WHAT YOU ARE ASKED TO DO:
Your task is to repeat exactly the lines below between the line holding "f_number: 1.8" and the line holding "focal_mm: 18", inclusive, and only those.

DATA FOR PROCESSING:
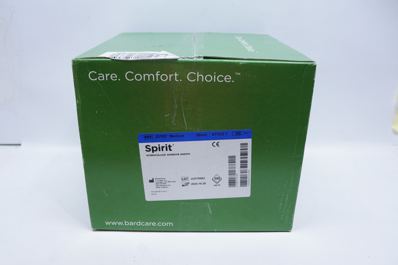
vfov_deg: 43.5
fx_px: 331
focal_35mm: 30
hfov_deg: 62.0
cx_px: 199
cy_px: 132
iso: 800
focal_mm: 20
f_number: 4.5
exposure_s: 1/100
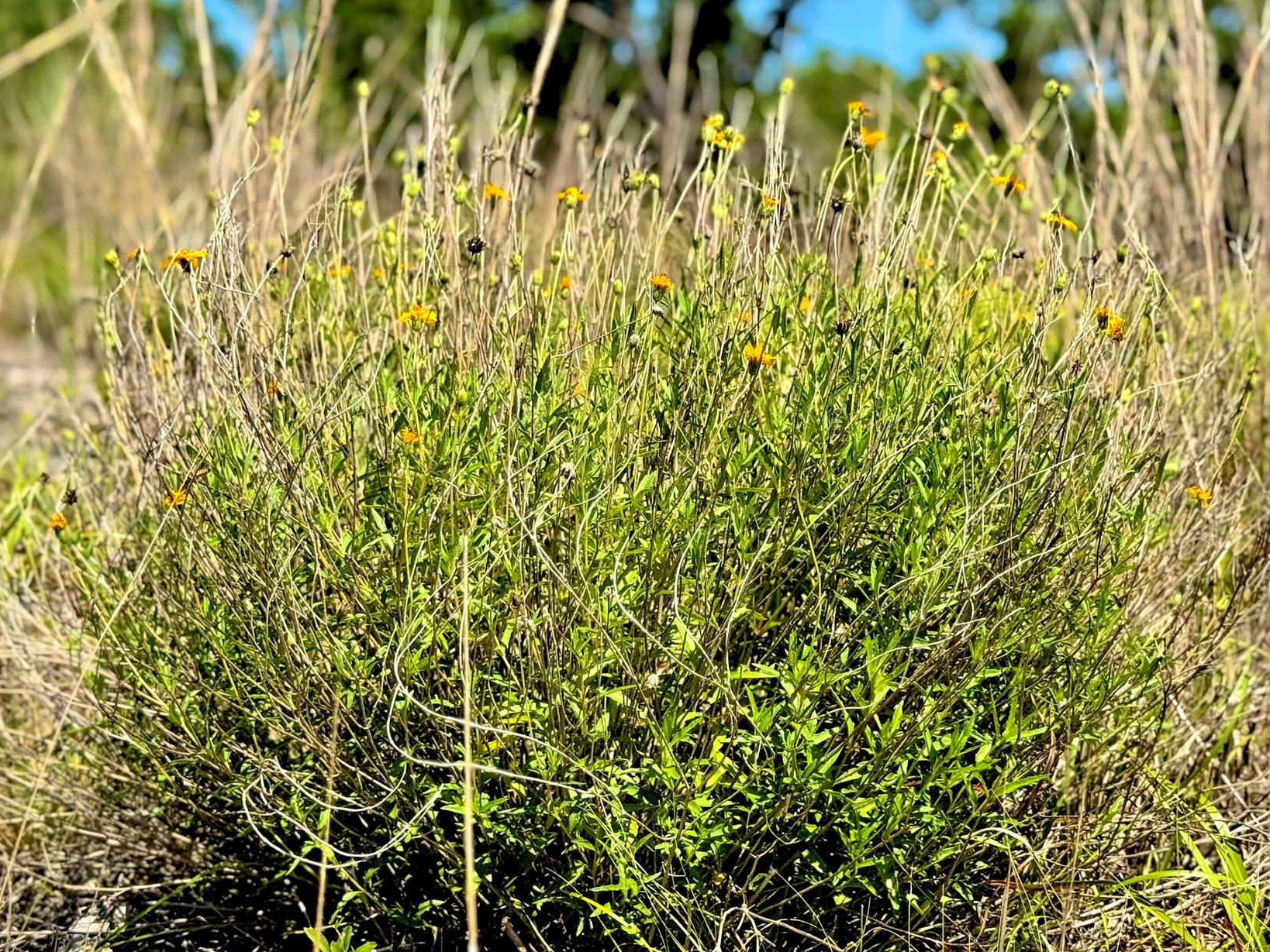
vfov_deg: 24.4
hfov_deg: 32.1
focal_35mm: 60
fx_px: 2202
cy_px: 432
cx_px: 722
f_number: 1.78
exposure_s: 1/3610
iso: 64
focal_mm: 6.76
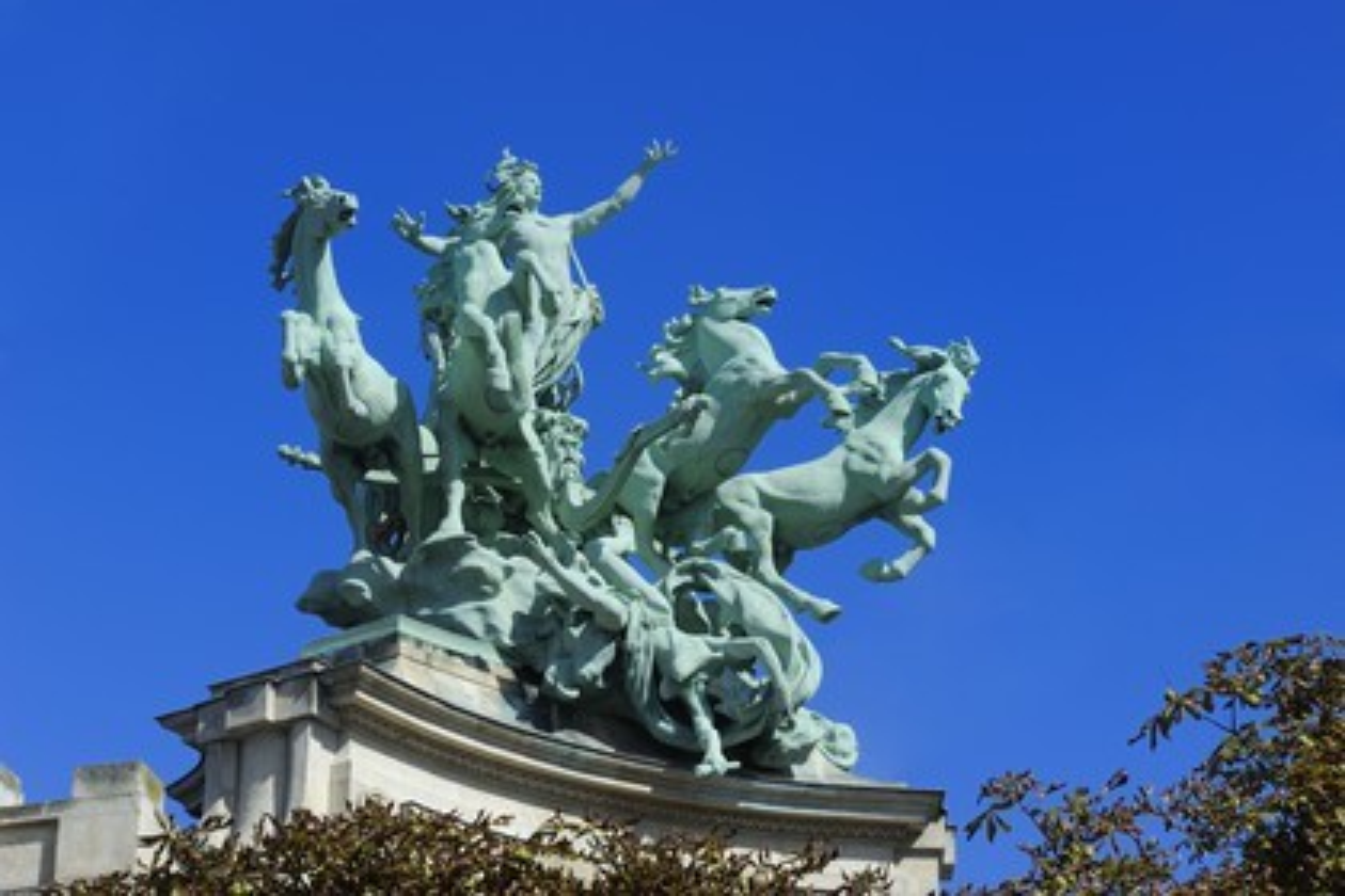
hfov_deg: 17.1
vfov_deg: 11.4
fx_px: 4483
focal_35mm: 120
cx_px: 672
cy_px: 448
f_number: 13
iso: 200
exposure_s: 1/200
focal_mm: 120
==
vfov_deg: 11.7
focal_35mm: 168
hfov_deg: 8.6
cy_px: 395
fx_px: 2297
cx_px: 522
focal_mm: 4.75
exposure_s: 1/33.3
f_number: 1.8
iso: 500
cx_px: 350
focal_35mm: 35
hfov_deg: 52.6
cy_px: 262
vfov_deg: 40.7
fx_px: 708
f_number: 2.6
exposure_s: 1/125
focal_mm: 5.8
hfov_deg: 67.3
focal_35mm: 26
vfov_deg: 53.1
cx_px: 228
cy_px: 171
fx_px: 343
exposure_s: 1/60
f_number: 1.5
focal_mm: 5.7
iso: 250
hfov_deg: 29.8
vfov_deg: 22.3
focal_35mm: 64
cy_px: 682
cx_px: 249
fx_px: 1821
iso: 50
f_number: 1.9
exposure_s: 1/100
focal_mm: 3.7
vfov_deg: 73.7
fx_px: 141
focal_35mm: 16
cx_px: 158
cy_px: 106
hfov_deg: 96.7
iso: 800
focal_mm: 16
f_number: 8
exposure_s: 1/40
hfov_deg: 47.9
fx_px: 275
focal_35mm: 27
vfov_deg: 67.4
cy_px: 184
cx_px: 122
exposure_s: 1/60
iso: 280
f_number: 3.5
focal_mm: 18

SOLVED PROBLEM:
f_number: 1.8
iso: 500
cx_px: 350
focal_35mm: 35
hfov_deg: 52.6
cy_px: 262
vfov_deg: 40.7
fx_px: 708
f_number: 2.6
exposure_s: 1/125
focal_mm: 5.8
hfov_deg: 67.3
focal_35mm: 26
vfov_deg: 53.1
cx_px: 228
cy_px: 171
fx_px: 343
exposure_s: 1/60
f_number: 1.5
focal_mm: 5.7
iso: 250
hfov_deg: 29.8
vfov_deg: 22.3
focal_35mm: 64
cy_px: 682
cx_px: 249
fx_px: 1821
iso: 50
f_number: 1.9
exposure_s: 1/100
focal_mm: 3.7
vfov_deg: 73.7
fx_px: 141
focal_35mm: 16
cx_px: 158
cy_px: 106
hfov_deg: 96.7
iso: 800
focal_mm: 16
f_number: 8
exposure_s: 1/40
hfov_deg: 47.9
fx_px: 275
focal_35mm: 27
vfov_deg: 67.4
cy_px: 184
cx_px: 122
exposure_s: 1/60
iso: 280
f_number: 3.5
focal_mm: 18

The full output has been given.